I am in this LDR for 2 years now. We met each other while travelling and have never actually lived together for longer then a month. Normally we see each other once a month for 4 or 5 days and longer during the holidays. In between our visits we phone almost every day.

 

The first year I really missed him, every time we had to leave each other my heart broke. The second year was better, I think I just managed to supress my feelings and pretended he didn't exist when he wasn't there. When he was, things were great.

 

This summer we have been travelling together for three weeks and got really close again. When i got back I knew things were different. We don't know if we can handle the distance anymore. You're never close to each other and your relationship doesn't really progress, you have a relationship on the phone! I think im seeing things so dark, because neither of us is willing to commit at this point (and for the next 2 years).

At the same time we love each other a lot and it's really nice when we are together... Should we break up and stop fooling and hurting our selves with this relationship? We gave each other some time to think....

 

X Bette

Posted

These thoughts are natural and I can tell you that I have similar thoughts often. Basically we should quit now while we are ahead . . . There may come a point where you decide that this relationship should either become more or go away. This may be it, or it may not be.

You say that neither of you is willing to commit for now, or for two years . . . Is this school or work related? Why the two years? If you guys have said that after two years we'll get to the same place then I say you can stick it out.

I do think that maybe it's time you two talked about a plan to end distance part, or at least talk about having a plan. My gf and I don't have a plan but we agreed that in a year and a half we would either come up with a plan or move on with our lives.
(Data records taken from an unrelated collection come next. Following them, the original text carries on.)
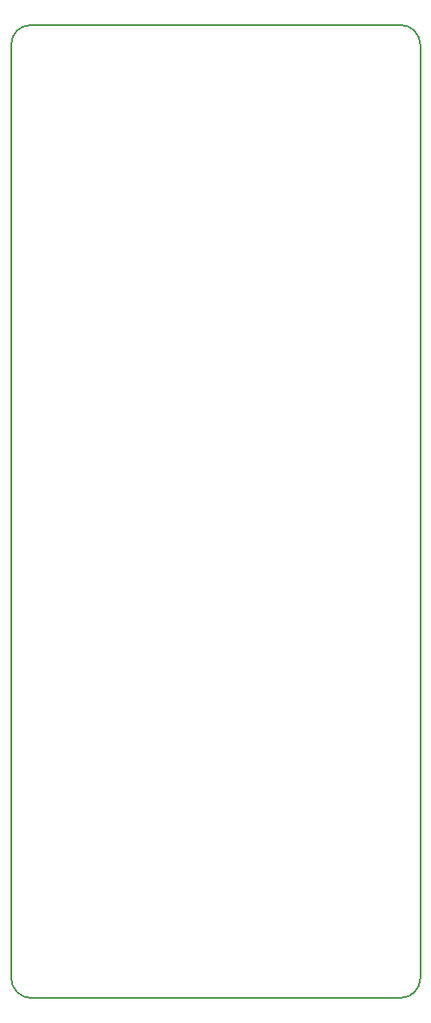
<source format=gm1>
G04 #@! TF.GenerationSoftware,KiCad,Pcbnew,6.0.11+dfsg-1*
G04 #@! TF.CreationDate,2024-12-20T09:16:10+02:00*
G04 #@! TF.ProjectId,lora_tracker,6c6f7261-5f74-4726-9163-6b65722e6b69,rev?*
G04 #@! TF.SameCoordinates,Original*
G04 #@! TF.FileFunction,Profile,NP*
%FSLAX46Y46*%
G04 Gerber Fmt 4.6, Leading zero omitted, Abs format (unit mm)*
G04 Created by KiCad (PCBNEW 6.0.11+dfsg-1) date 2024-12-20 09:16:10*
%MOMM*%
%LPD*%
G01*
G04 APERTURE LIST*
G04 #@! TA.AperFunction,Profile*
%ADD10C,0.200000*%
G04 #@! TD*
G04 #@! TA.AperFunction,Profile*
%ADD11C,0.150000*%
G04 #@! TD*
G04 APERTURE END LIST*
D10*
X73660000Y-136525000D02*
X73660000Y-45085000D01*
D11*
X73660000Y-136525000D02*
G75*
G03*
X75565000Y-138430000I1905000J0D01*
G01*
D10*
X75565000Y-43180000D02*
X111760000Y-43180000D01*
D11*
X111760000Y-138430000D02*
G75*
G03*
X113665000Y-136525000I0J1905000D01*
G01*
X75565000Y-43180000D02*
G75*
G03*
X73660000Y-45085000I0J-1905000D01*
G01*
X113665000Y-45085000D02*
X113665000Y-136525000D01*
X113665000Y-45085000D02*
G75*
G03*
X111760000Y-43180000I-1905000J0D01*
G01*
X111760000Y-138430000D02*
X75565000Y-138430000D01*
M02*

</source>
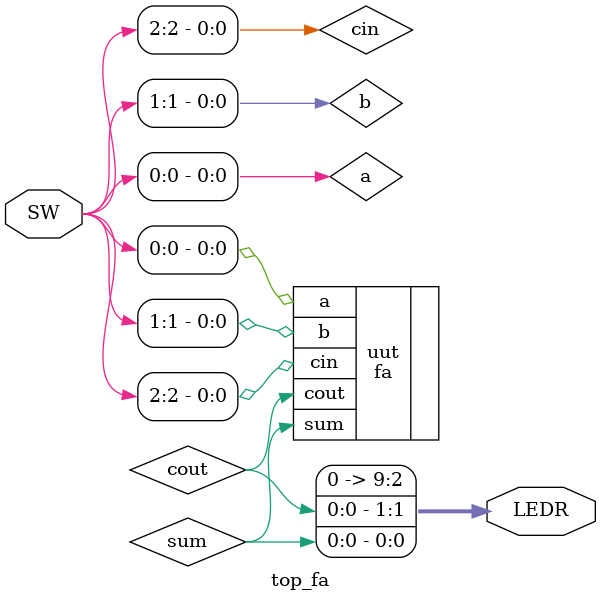
<source format=v>
module top_fa (
    input  [9:0] SW,     // Switches on DE10-Lite
    output [9:0] LEDR    // LEDs on DE10-Lite
);

wire sum, cout;
wire a, b, cin;

assign a   = SW[0];  // Input 'a' from SW[0]
assign b   = SW[1];  // Input 'b' from SW[1]
assign cin = SW[2];  // Carry-in from SW[2]

// Instantiate the Full Adder
fa uut (
    .a(a),
    .b(b),
    .cin(cin),
    .sum(sum),
    .cout(cout)
);

// Display sum and carry on LEDs
assign LEDR[0] = sum;     // LEDR[0] = sum output
assign LEDR[1] = cout;   // LEDR[1] = carry output
assign LEDR[9:2] = 8'b0;  // Remaining LEDs OFF

endmodule
</source>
I congratulate you on making it this long, two years is a long time to be apart.

Posted

Thank you very much for your reply. I registered now.

 

We are gonna be apart for two years because we're both studying in different places for another two years. I find it difficult to make a plan about what's gonna happen after two years. It's scary to make that kind of commitment, I'm only 21 and don't know if I would want to settle down two years from now. He's 25 and in a different stage in his life, he would want to settle down with me. But I dont know what I want... God it's so frustrating!

 

X

Posted

What about settling down in 2 years scares you? Not that I'm suggesting that. Has he mentioned settling down in 2 years? If he has, or even if he hasn't he may be expecting that.

 

After a certain point, long distance relationships, don't make sense if you don't see this person being the person you want to spend the rest of your life with. If you don't see him as the person you want to be with forever then perhaps you should move on.

 

What I think may scare you is not so much settling down, but settling down on your terms or his terms.

The other day I was imagining what if my gf and I just up and moved somewhere together, where both of us would be starting from scratch. It might be an interesting idea to think about. That way both of you are completely on even ground in the relationship. Don't constrain yourself to thinking being together means you moving to where he is or him moving to where you are.